You need a crazy long i686-gnu-foo-bar and the rest of crazyness? Not anymore. These come in src form, compile and install them, no internet required. Literal two damn commands to do so, from any to any arch.
- SH/KSH/Bash. Complexity ridden shells. Here's rc. No aliases there, just functions. No complex escaping, just () for strings, ^ to concat, ' ' for quoting. Problem solved.
Even the conditonal words' syntax it's like throwing down all the complexity giving you a weirdly simple shell.
- PCRE and ex commands under vi/nvi/vim (bloat) vs Sam and structural regexes. Sam it's like a graphical vi, period, there's nothing alien of it. Imagine a modeless vi with a small frame to input commands with an easier syntax:
I think there are many use cases for this software.
For example, you may not want to run some graphical applications directly on your Mac for security, isolation or testing purposes.
If this software turns out to be lower latency than RDP and CRD, I could also see it being very useful for accessing a remote graphical workstation (e.g.: running heavy software on an beefy machine in a data center instead of taking up resources on my skinny laptop).

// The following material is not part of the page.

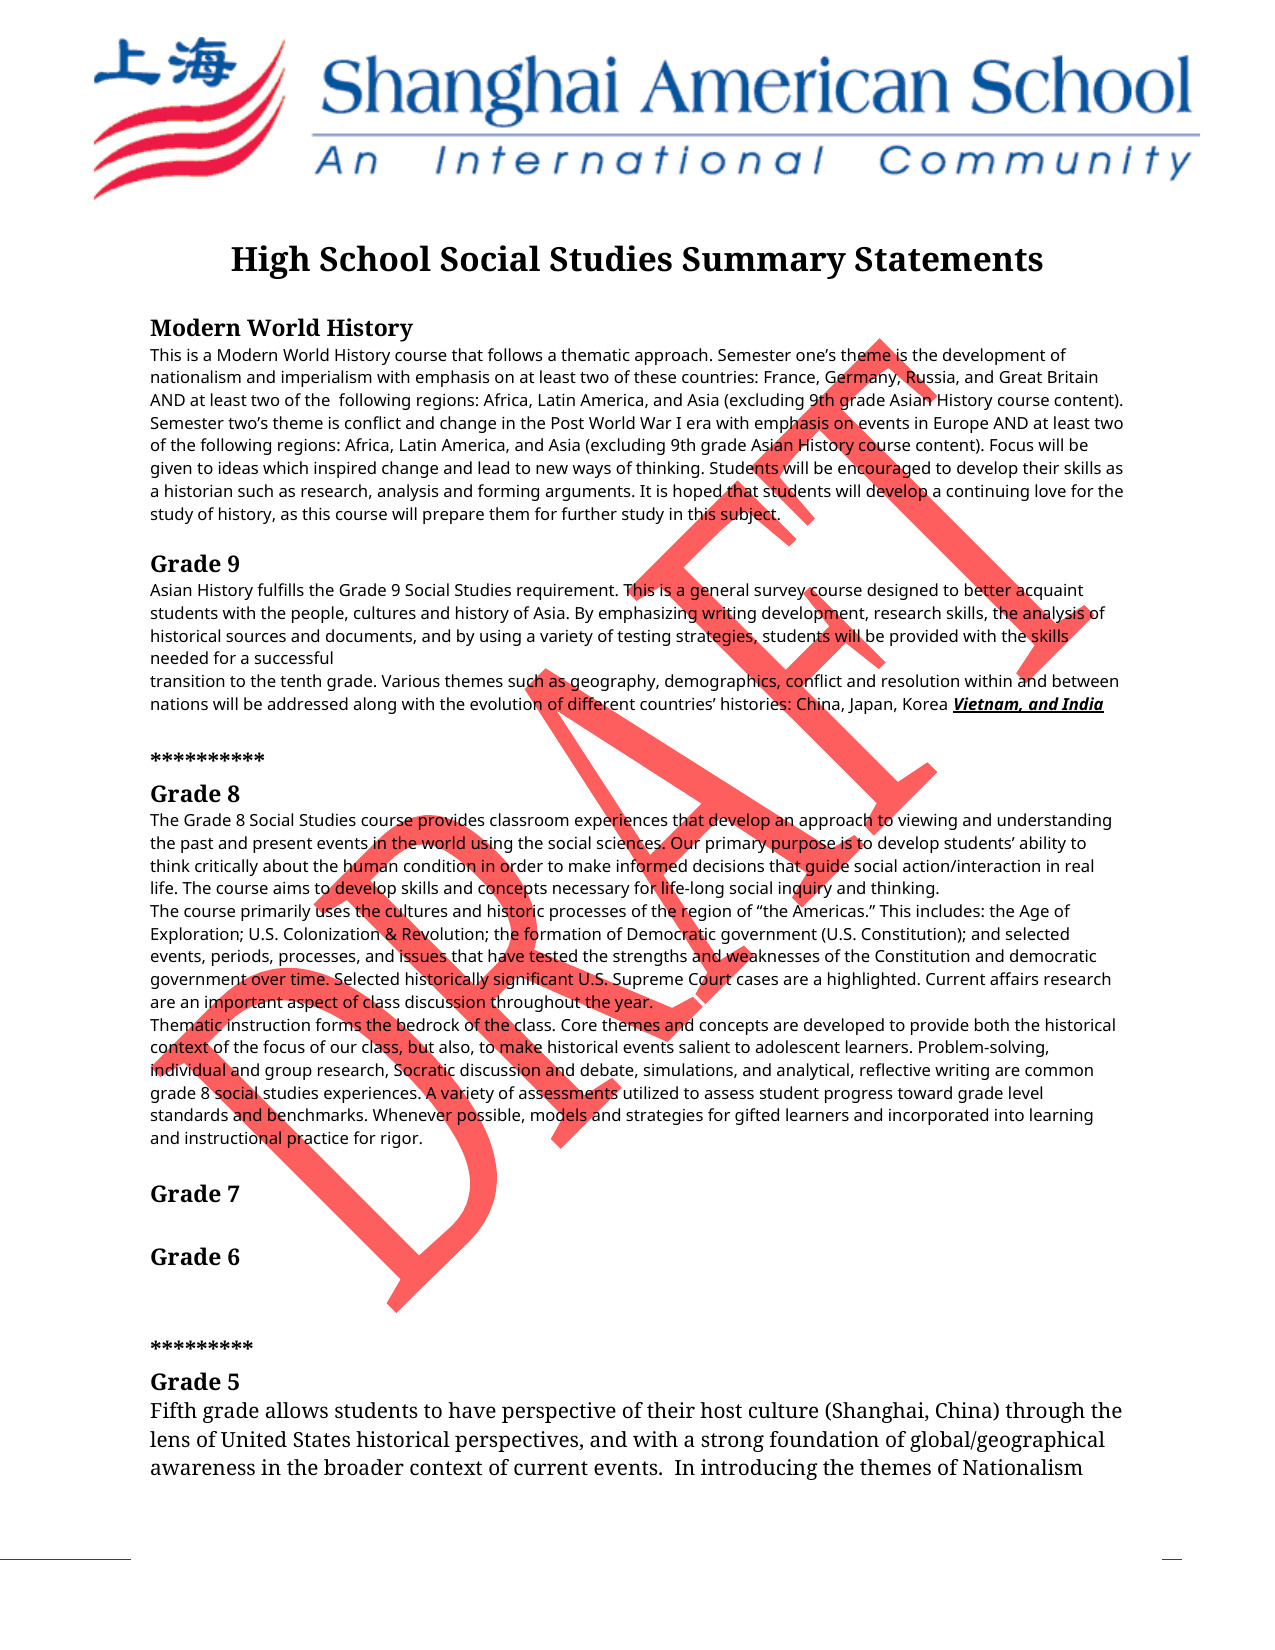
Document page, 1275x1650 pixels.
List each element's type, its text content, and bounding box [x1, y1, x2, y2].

picture [93, 37, 1200, 200]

I use Linux VMs on macOS mostly headless via OrbStack. If it was convenient to run an individual window from the GUI in a way that felt native and performed well, I might run Emacs and Firefox from Linux instead of on the macOS side. Then I could manage them more via NixOS mechanisms instead of the janky options available on macOS. Plus in the case of Emacs, filesystem performance is still way, way better on Linux for some common tools. Git and Magit just perform massively better.
I run emacs on linix in X11 mode and display on my mac with Starnet’s FastX. Been doing this since the product was released, and was a customer of their X server before that.
Native GTK apps on macOS are often more broken than running it in a VM or Parallels, in my experience. I used to use Gitg on macOS and it was a terrible experience all around.
This is exactly why most devs just surrender and ship an 800MB Electron bundle for any cross-platform tool.
I finally got sick of that tradeoff. Ported a local video processing pipeline to Tauri v2 so it just uses the native macOS webview instead of fighting GTK or bundling Chromium. By hydrating heavy dependencies (like ffmpeg) via Rust at launch, the payload dropped to 30MB and idle RAM sits under 80MB.
Leaning on the native OS renderer is the only way cross-platform doesn't feel like a bloated compromise.
I don’t doubt that they exist, I’m just struggling to think of a popular example.